• [Your goal] Among the entries below, only the lines starting at the one with "19: (384, 320, 265.63)" and ending at the one with "29: (621, 519, 119.14)", both included, are to be printed exactly.

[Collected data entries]
--- --- ---

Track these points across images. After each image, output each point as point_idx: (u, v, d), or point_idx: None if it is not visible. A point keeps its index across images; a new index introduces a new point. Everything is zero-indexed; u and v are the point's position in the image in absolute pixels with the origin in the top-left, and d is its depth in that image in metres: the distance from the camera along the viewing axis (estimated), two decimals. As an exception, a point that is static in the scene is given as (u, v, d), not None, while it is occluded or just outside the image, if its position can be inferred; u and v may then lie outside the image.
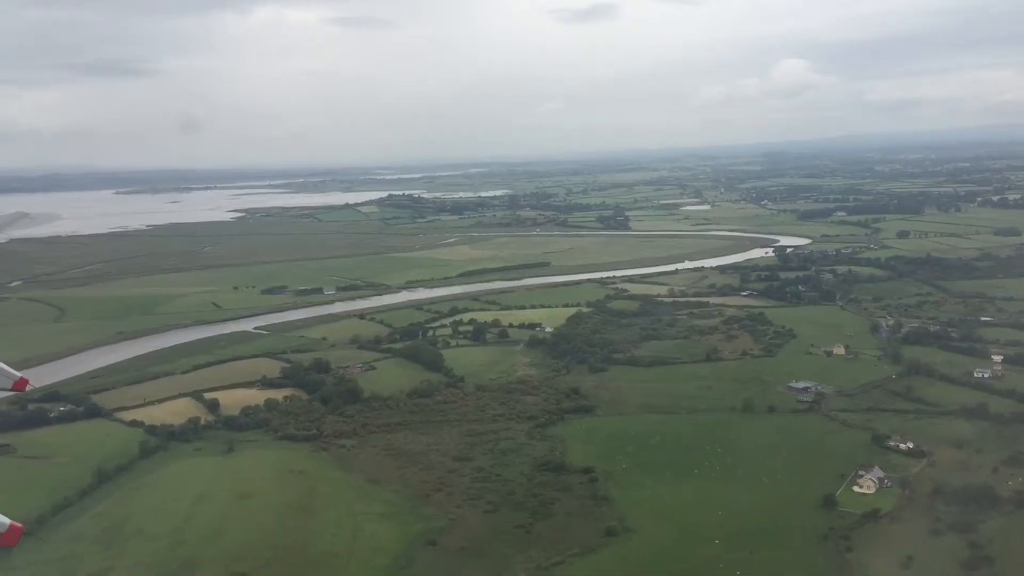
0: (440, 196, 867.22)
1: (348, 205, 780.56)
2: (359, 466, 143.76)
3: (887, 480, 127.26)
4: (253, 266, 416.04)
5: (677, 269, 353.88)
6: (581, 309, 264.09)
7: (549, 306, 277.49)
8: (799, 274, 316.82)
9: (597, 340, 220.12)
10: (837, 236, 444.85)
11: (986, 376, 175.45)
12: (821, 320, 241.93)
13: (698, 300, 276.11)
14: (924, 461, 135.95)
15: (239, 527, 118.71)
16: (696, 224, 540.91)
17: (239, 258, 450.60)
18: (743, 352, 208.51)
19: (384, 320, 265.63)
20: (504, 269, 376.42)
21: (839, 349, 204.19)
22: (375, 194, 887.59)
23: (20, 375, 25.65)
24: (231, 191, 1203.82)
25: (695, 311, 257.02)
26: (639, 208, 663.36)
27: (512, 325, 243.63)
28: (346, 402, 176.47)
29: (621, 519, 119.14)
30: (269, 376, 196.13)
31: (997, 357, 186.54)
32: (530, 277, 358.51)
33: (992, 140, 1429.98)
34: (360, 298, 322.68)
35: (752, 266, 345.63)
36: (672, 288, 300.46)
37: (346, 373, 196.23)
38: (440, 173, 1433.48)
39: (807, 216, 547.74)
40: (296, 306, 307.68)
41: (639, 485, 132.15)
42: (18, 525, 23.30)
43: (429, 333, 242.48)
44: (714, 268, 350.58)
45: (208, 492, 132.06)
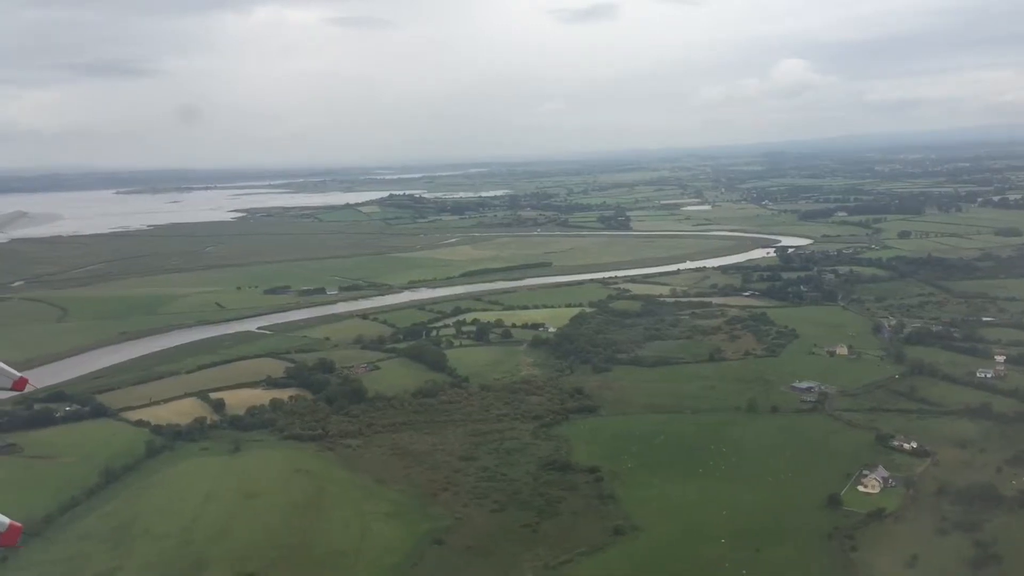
0: (441, 196, 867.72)
1: (349, 205, 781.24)
2: (365, 466, 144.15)
3: (891, 480, 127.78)
4: (255, 266, 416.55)
5: (679, 269, 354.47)
6: (584, 309, 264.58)
7: (552, 306, 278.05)
8: (801, 274, 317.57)
9: (600, 340, 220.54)
10: (838, 236, 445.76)
11: (989, 376, 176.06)
12: (823, 320, 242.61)
13: (700, 300, 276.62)
14: (928, 461, 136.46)
15: (247, 526, 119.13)
16: (697, 224, 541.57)
17: (241, 258, 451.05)
18: (746, 352, 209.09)
19: (387, 320, 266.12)
20: (506, 269, 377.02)
21: (842, 349, 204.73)
22: (375, 194, 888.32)
23: (20, 375, 25.64)
24: (231, 191, 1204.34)
25: (697, 311, 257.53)
26: (640, 208, 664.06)
27: (515, 325, 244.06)
28: (351, 402, 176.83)
29: (627, 518, 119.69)
30: (274, 376, 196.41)
31: (1000, 357, 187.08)
32: (532, 277, 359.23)
33: (992, 140, 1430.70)
34: (362, 298, 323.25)
35: (754, 266, 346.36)
36: (674, 288, 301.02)
37: (350, 373, 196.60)
38: (440, 173, 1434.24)
39: (808, 216, 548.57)
40: (299, 306, 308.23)
41: (645, 484, 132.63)
42: (17, 525, 23.19)
43: (432, 333, 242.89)
44: (716, 268, 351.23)
45: (215, 492, 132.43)
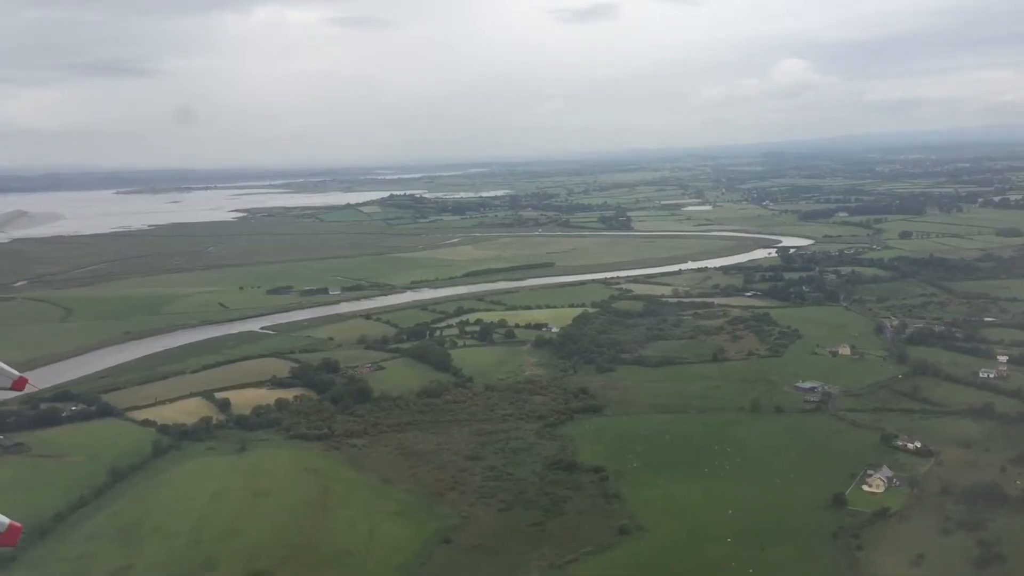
0: (441, 196, 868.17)
1: (349, 205, 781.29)
2: (371, 465, 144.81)
3: (896, 479, 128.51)
4: (257, 266, 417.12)
5: (680, 269, 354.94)
6: (586, 309, 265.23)
7: (554, 306, 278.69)
8: (803, 275, 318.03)
9: (604, 340, 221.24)
10: (839, 237, 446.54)
11: (991, 376, 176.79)
12: (826, 320, 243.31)
13: (703, 300, 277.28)
14: (932, 460, 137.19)
15: (255, 525, 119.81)
16: (698, 225, 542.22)
17: (242, 258, 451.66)
18: (749, 352, 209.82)
19: (390, 320, 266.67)
20: (508, 269, 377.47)
21: (844, 349, 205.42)
22: (376, 194, 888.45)
23: (19, 374, 25.42)
24: (232, 191, 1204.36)
25: (700, 311, 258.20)
26: (641, 208, 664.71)
27: (518, 325, 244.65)
28: (356, 402, 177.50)
29: (633, 518, 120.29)
30: (278, 376, 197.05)
31: (1002, 357, 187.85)
32: (534, 277, 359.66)
33: (992, 140, 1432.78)
34: (365, 298, 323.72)
35: (755, 267, 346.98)
36: (676, 289, 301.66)
37: (355, 373, 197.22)
38: (440, 173, 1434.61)
39: (809, 217, 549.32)
40: (302, 306, 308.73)
41: (650, 484, 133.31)
42: (17, 524, 23.09)
43: (436, 333, 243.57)
44: (717, 269, 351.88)
45: (223, 491, 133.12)
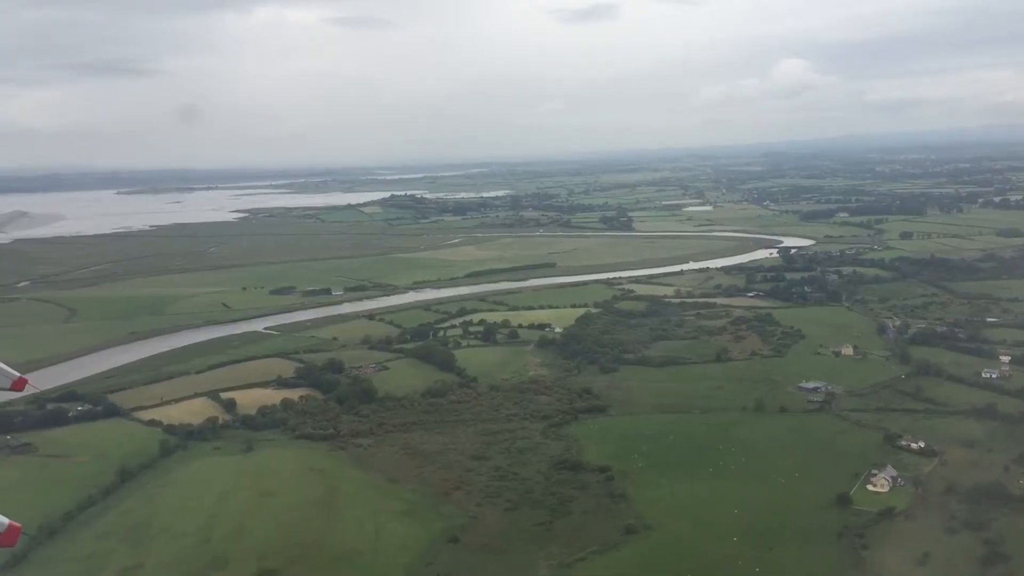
0: (442, 196, 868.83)
1: (350, 205, 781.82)
2: (377, 465, 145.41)
3: (900, 479, 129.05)
4: (259, 267, 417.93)
5: (682, 270, 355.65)
6: (589, 310, 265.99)
7: (557, 307, 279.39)
8: (804, 275, 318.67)
9: (607, 340, 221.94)
10: (840, 237, 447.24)
11: (994, 376, 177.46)
12: (828, 321, 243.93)
13: (705, 301, 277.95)
14: (936, 460, 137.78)
15: (264, 524, 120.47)
16: (699, 225, 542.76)
17: (245, 259, 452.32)
18: (752, 352, 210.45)
19: (393, 321, 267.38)
20: (510, 270, 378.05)
21: (847, 349, 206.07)
22: (377, 194, 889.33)
23: (19, 375, 25.29)
24: (232, 191, 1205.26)
25: (703, 312, 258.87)
26: (641, 209, 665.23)
27: (521, 326, 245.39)
28: (361, 402, 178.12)
29: (639, 517, 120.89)
30: (283, 376, 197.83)
31: (1005, 358, 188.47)
32: (536, 278, 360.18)
33: (992, 140, 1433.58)
34: (368, 299, 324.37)
35: (757, 267, 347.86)
36: (679, 289, 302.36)
37: (360, 373, 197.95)
38: (441, 173, 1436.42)
39: (810, 217, 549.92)
40: (305, 307, 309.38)
41: (655, 484, 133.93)
42: (16, 525, 23.19)
43: (439, 334, 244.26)
44: (719, 269, 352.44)
45: (230, 490, 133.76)
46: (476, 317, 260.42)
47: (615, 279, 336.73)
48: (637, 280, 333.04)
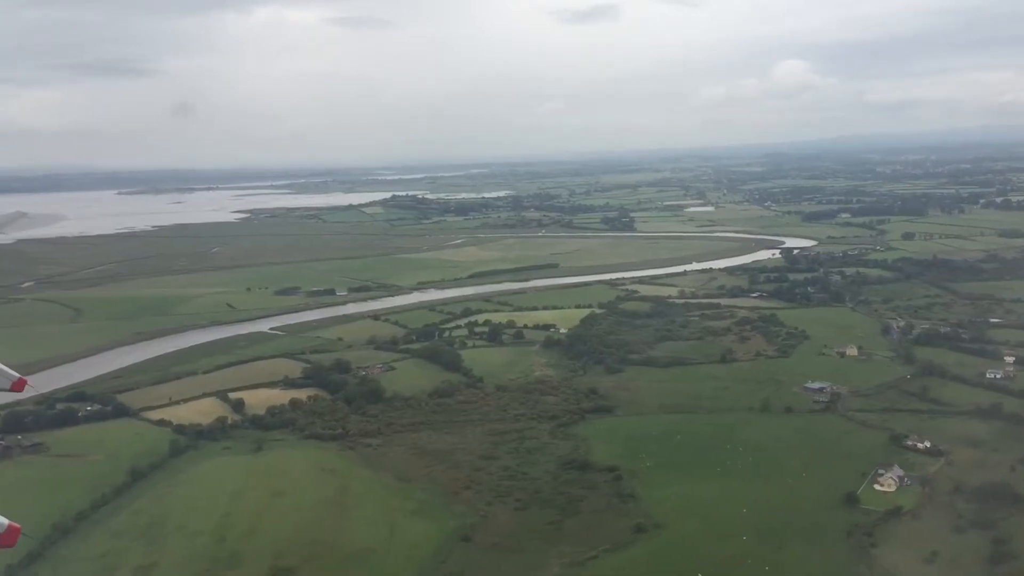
0: (443, 197, 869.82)
1: (352, 206, 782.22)
2: (387, 465, 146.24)
3: (907, 478, 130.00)
4: (262, 267, 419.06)
5: (685, 271, 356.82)
6: (594, 310, 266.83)
7: (561, 307, 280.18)
8: (807, 276, 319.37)
9: (612, 341, 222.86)
10: (843, 238, 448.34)
11: (998, 377, 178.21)
12: (832, 321, 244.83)
13: (709, 301, 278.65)
14: (942, 460, 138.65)
15: (277, 523, 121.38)
16: (701, 226, 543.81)
17: (248, 259, 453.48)
18: (757, 353, 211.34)
19: (398, 321, 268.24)
20: (513, 270, 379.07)
21: (852, 350, 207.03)
22: (378, 195, 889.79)
23: (19, 376, 25.43)
24: (233, 191, 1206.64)
25: (707, 312, 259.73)
26: (643, 209, 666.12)
27: (526, 326, 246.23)
28: (369, 402, 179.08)
29: (649, 516, 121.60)
30: (291, 376, 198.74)
31: (1009, 358, 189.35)
32: (539, 278, 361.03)
33: (992, 141, 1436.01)
34: (372, 299, 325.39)
35: (760, 268, 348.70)
36: (682, 290, 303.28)
37: (367, 373, 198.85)
38: (441, 174, 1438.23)
39: (812, 217, 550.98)
40: (309, 307, 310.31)
41: (664, 483, 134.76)
42: (16, 525, 23.50)
43: (445, 334, 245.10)
44: (722, 270, 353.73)
45: (242, 489, 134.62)
46: (481, 318, 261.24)
47: (618, 280, 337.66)
48: (640, 281, 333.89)
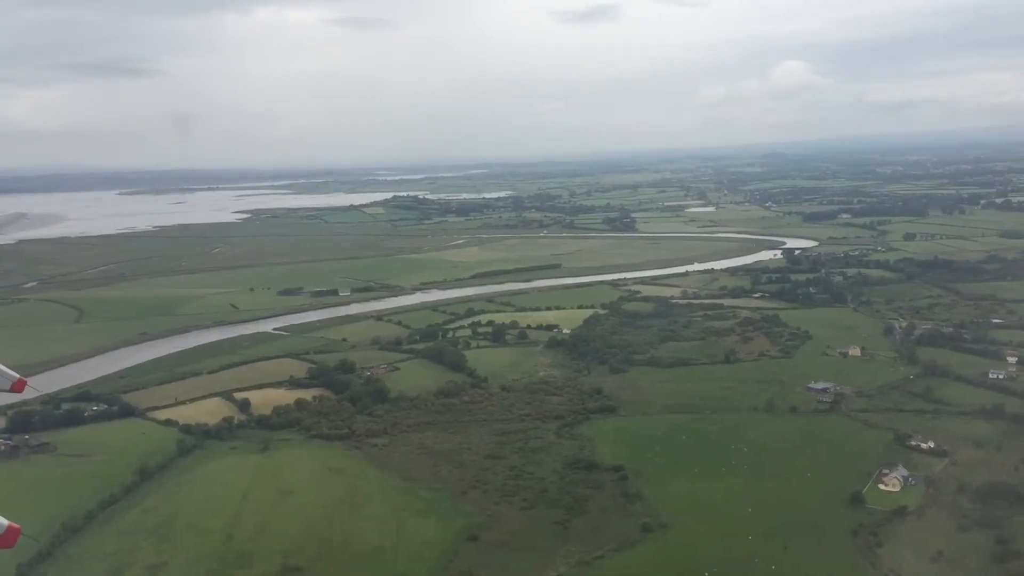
0: (444, 197, 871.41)
1: (353, 206, 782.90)
2: (393, 464, 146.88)
3: (912, 478, 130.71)
4: (265, 267, 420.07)
5: (687, 271, 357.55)
6: (596, 311, 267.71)
7: (564, 308, 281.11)
8: (809, 276, 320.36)
9: (616, 341, 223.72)
10: (844, 238, 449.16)
11: (1001, 377, 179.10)
12: (835, 322, 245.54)
13: (711, 302, 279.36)
14: (946, 460, 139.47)
15: (286, 522, 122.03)
16: (702, 226, 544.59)
17: (250, 259, 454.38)
18: (760, 353, 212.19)
19: (402, 321, 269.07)
20: (515, 271, 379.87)
21: (855, 350, 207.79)
22: (379, 195, 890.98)
23: (19, 376, 25.49)
24: (234, 192, 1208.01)
25: (709, 313, 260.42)
26: (644, 210, 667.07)
27: (529, 326, 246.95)
28: (374, 402, 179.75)
29: (655, 515, 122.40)
30: (296, 376, 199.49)
31: (1012, 359, 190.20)
32: (542, 279, 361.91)
33: (991, 142, 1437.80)
34: (375, 299, 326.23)
35: (762, 268, 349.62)
36: (685, 290, 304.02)
37: (372, 374, 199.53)
38: (442, 174, 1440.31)
39: (813, 218, 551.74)
40: (313, 307, 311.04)
41: (670, 483, 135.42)
42: (15, 526, 23.48)
43: (449, 334, 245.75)
44: (724, 270, 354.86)
45: (251, 489, 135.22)
46: (484, 318, 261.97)
47: (620, 280, 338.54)
48: (642, 281, 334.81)
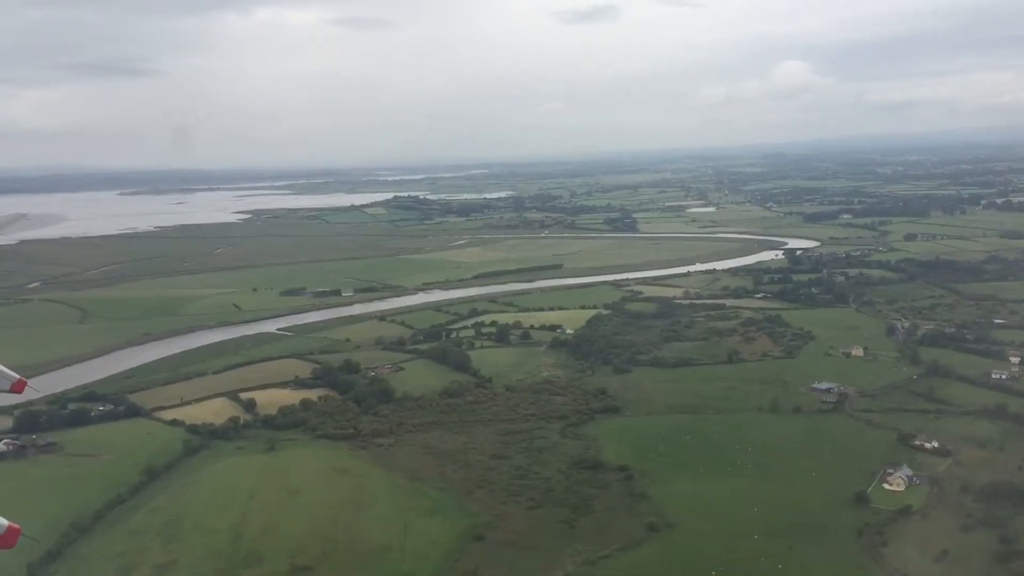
0: (445, 198, 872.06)
1: (354, 207, 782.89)
2: (399, 464, 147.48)
3: (916, 478, 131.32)
4: (266, 268, 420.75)
5: (689, 272, 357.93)
6: (599, 311, 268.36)
7: (566, 308, 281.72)
8: (811, 277, 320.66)
9: (619, 342, 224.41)
10: (845, 238, 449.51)
11: (1004, 377, 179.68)
12: (837, 322, 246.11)
13: (714, 302, 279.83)
14: (950, 460, 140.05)
15: (294, 522, 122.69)
16: (703, 226, 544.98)
17: (252, 260, 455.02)
18: (763, 354, 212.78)
19: (405, 322, 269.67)
20: (517, 271, 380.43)
21: (858, 351, 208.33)
22: (379, 195, 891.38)
23: (19, 377, 25.58)
24: (234, 192, 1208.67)
25: (712, 313, 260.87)
26: (645, 210, 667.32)
27: (533, 327, 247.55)
28: (379, 402, 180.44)
29: (661, 515, 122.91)
30: (300, 377, 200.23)
31: (1014, 359, 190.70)
32: (544, 279, 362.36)
33: (992, 142, 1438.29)
34: (378, 300, 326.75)
35: (764, 268, 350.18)
36: (687, 290, 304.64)
37: (377, 374, 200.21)
38: (442, 174, 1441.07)
39: (813, 218, 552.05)
40: (315, 308, 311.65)
41: (675, 483, 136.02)
42: (15, 526, 23.67)
43: (452, 335, 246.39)
44: (726, 271, 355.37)
45: (258, 489, 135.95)
46: (487, 318, 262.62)
47: (622, 280, 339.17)
48: (644, 282, 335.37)
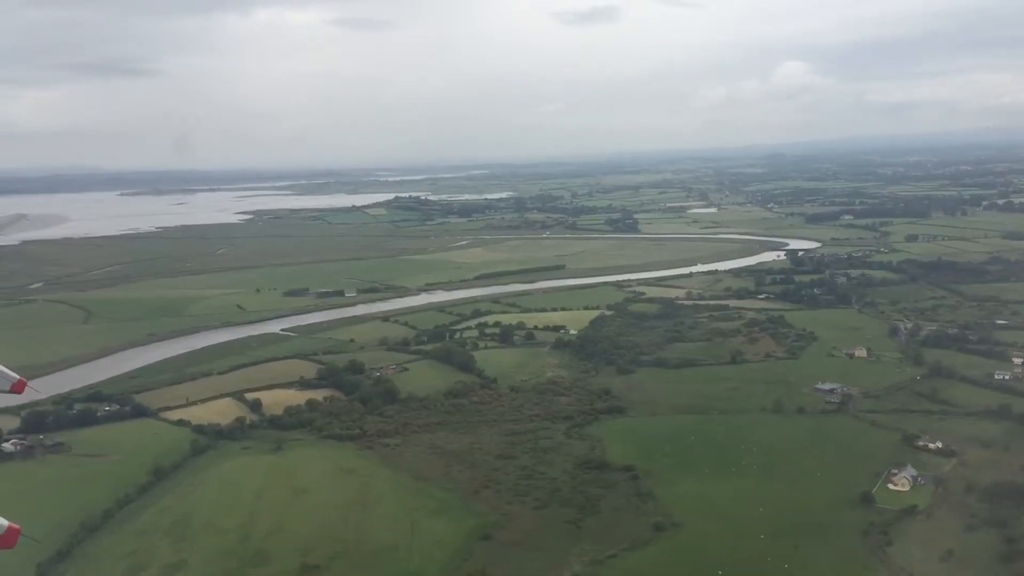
0: (446, 198, 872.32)
1: (355, 207, 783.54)
2: (405, 464, 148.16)
3: (920, 478, 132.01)
4: (269, 268, 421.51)
5: (691, 272, 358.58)
6: (602, 312, 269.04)
7: (569, 308, 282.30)
8: (813, 277, 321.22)
9: (623, 342, 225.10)
10: (847, 239, 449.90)
11: (1007, 378, 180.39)
12: (840, 323, 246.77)
13: (717, 303, 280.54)
14: (954, 460, 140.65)
15: (301, 522, 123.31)
16: (705, 227, 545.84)
17: (255, 260, 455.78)
18: (766, 354, 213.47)
19: (408, 322, 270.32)
20: (519, 272, 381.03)
21: (861, 351, 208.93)
22: (380, 196, 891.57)
23: (19, 377, 25.60)
24: (235, 193, 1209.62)
25: (715, 314, 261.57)
26: (646, 211, 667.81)
27: (536, 327, 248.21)
28: (385, 402, 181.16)
29: (667, 515, 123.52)
30: (305, 377, 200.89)
31: (1018, 359, 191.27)
32: (546, 280, 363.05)
33: (992, 142, 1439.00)
34: (381, 300, 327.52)
35: (766, 269, 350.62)
36: (689, 291, 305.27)
37: (382, 374, 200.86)
38: (442, 175, 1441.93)
39: (815, 219, 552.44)
40: (319, 308, 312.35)
41: (680, 483, 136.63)
42: (16, 526, 23.68)
43: (456, 335, 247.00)
44: (728, 271, 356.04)
45: (265, 488, 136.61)
46: (491, 319, 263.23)
47: (625, 281, 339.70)
48: (647, 282, 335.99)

--- --- ---

• [Expected answer]
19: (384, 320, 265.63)
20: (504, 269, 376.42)
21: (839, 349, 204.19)
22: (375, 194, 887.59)
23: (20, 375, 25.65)
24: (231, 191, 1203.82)
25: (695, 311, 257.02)
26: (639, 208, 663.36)
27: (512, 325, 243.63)
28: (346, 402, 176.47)
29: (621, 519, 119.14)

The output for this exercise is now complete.